Все это заставляло Репина не порывать связи с Академией, и в начале декабря, в надежде на поддержку, он пишет своему старому покровителю Исееву первое парижское письмо-рапорт.

«До сих пор я был почти один, хотя в Париже не скучно и одному: работается, как нигде. В самом деле, никогда еще не роилось у меня так много картин в голове; не успеваешь зачерчивать, не знаешь, на чем остановиться — климат уж тут такой, все работают горячо и много.

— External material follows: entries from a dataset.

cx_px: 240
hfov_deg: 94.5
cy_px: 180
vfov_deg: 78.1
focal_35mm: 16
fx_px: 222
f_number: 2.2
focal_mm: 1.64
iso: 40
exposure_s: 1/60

«Хочется сделать что-нибудь серьезное, большое: но как рискнуть при наших средствах? Поработаешь год-два. да еще никто не купит большой вещи: что тогда делать? Другое дело делать по заказу. А то ведь, в самом деле, ничем не гарантирован, даже на случай крайности»{108}.

Автопортрет, 1873 г.

Исеев тотчас же ответил Репину, что Академия заинтересовалась его картиной, даже не зная еще ее сюжета, и он смело может положиться на нее. «Работайте картину, Академия возьмет ее; надеюсь, что вы не возьмете за нее слишком дорого. Следовательно, теперь размеры не могут вас стеснять», прибавлял всесильный конференц-секретарь{109}. Репин хорошо знал, что Исеев с неменьшим правом чем некогда Людовик XIV говорил про государство, мог сказать про Академию: «Академия — это я». Исеев просил его только сообщить подробнее тему картины, т. к. для Академии было явно неудобно покупать вещь вслепую. На эту просьбу Репин немедленно откликнулся подробным изложением своей темы, прося его только хранить ее до поры до времени в тайне.

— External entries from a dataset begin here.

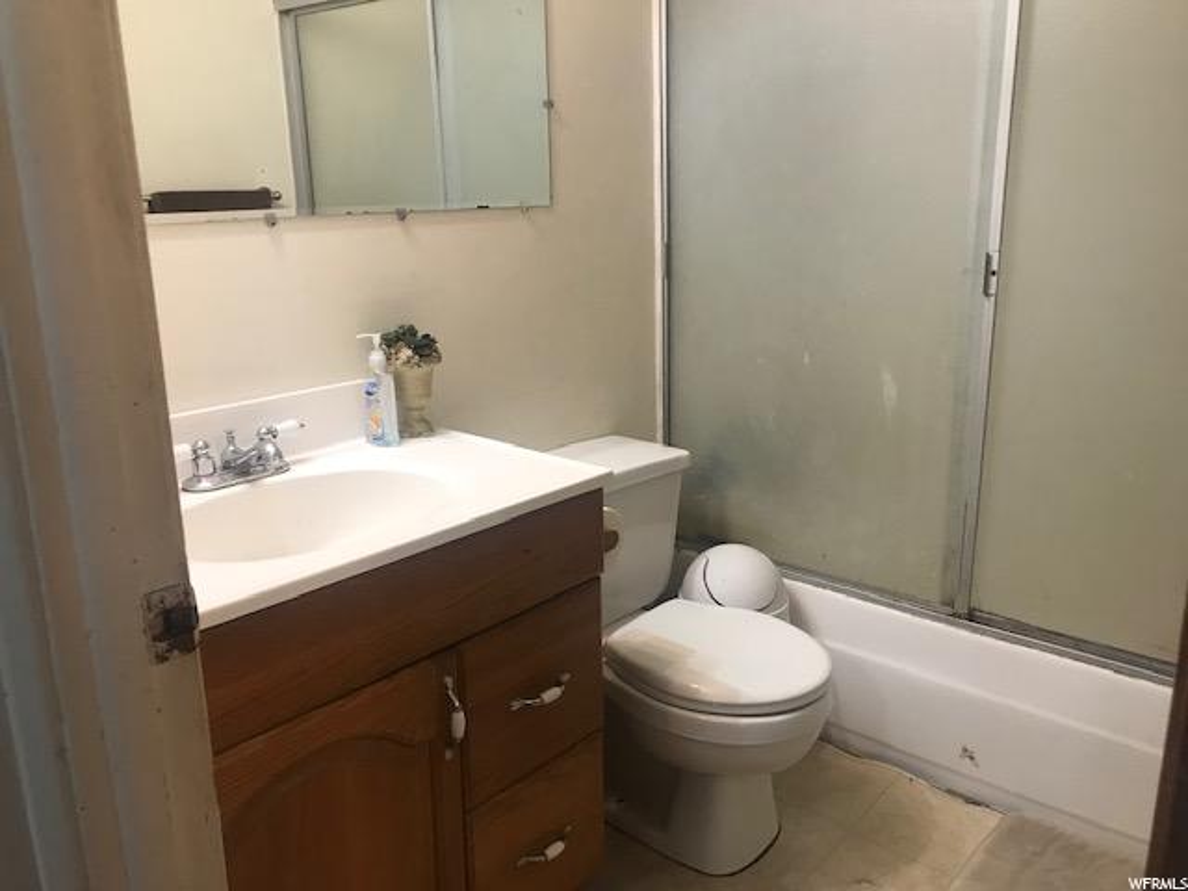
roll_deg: +2.0
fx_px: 961
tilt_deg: -14.5
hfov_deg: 63.4
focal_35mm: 28
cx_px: 594
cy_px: 446
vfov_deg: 49.7
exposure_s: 1/15
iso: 40
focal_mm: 3.99
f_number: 1.8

«Сюжет картины следующий: Садко, богатый гость, на дне морском в фантастических палатах водяного царя, выбирает себе невесту. Перед ним проходят прекраснейшие девицы всех эпох и всех наций: гречанки, итальянки, испанки, голландки, француженки и пр. (Блеск и роскошь костюмов, красота форм). Сцена происходит посреди самой причудливой архитектуры, вроде мавританской и индийской, — фонтаны, колоннады, лестницы, и все это ярко залито электрическим светом, на голубом фоне морского дна, с необыкновенными водяными растениями и сверкающими в глубине чудищами и рыбами. Свиту царя составляют необыкновенные существа; все фантастично.

«Садко, наивный русский парень с гуслями — вне себя от восторга, но крепко держит наказ угодника, выбирать последнюю «девушку-чернавушку» (русскую девушку).

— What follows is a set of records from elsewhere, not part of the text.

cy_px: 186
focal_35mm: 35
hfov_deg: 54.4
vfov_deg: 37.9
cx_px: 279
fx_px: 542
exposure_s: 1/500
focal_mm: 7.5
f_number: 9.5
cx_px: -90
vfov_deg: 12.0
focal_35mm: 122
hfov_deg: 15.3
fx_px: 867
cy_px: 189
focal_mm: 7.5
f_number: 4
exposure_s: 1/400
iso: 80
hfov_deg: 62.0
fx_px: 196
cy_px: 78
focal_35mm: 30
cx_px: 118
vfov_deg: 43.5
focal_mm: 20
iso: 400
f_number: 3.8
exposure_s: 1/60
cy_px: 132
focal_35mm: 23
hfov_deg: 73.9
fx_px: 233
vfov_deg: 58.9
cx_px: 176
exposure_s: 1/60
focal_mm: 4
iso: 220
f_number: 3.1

«В этой картине выразится мое настоящее положение. В Европе с ее удивительными вещами я чувствую себя таким же Садко — глаза разбегаются. В каждой из прекрасных женщин я постараюсь изобразить (незаметно) всех любимых и гениальных художников, т. е. их идеал — Пракситель, Рафаэль, Веронез, Тициан, Мурильо, Рембранд, Рубенс и пр.»{110}.

Письмо Исеева заметно подбодрило Репина: его собственные письма становятся менее безотрадными и в них Париж, парижане и парижское искусство находят все более положительную оценку, хотя по привычке он все еще временами несколько ворчит.

Крамской очень интересовался впечатлениями Репина от Венеры Милосской. Репин видел ее в холодный пасмурный день и знаменитая статуя на этот раз не дала ему больше того, что он уже давно знал по гипсовому слепку: «такая же она превосходная статуя греков, один из лучших обломков цвета скульптуры». «Странное дело, — добавляет Репин, — после Неаполя я не нахожу удовольствия смотреть на голые статуи, и чем сквернее, тем неприятнее; а в Неаполе видеть голую статую — величайшее наслаждение. Точно так же, у меня сердце сжалось, когда я увидел Веронеза и Тициана в Лувре — им тут неловко, тесно, холодно. Но какие они скромные, благородные, глубокие. После Италии французская живопись ужасно груба и черна, эффекты тривиальны, выдержки никакой… Ах, боже мой, я опять браню французов.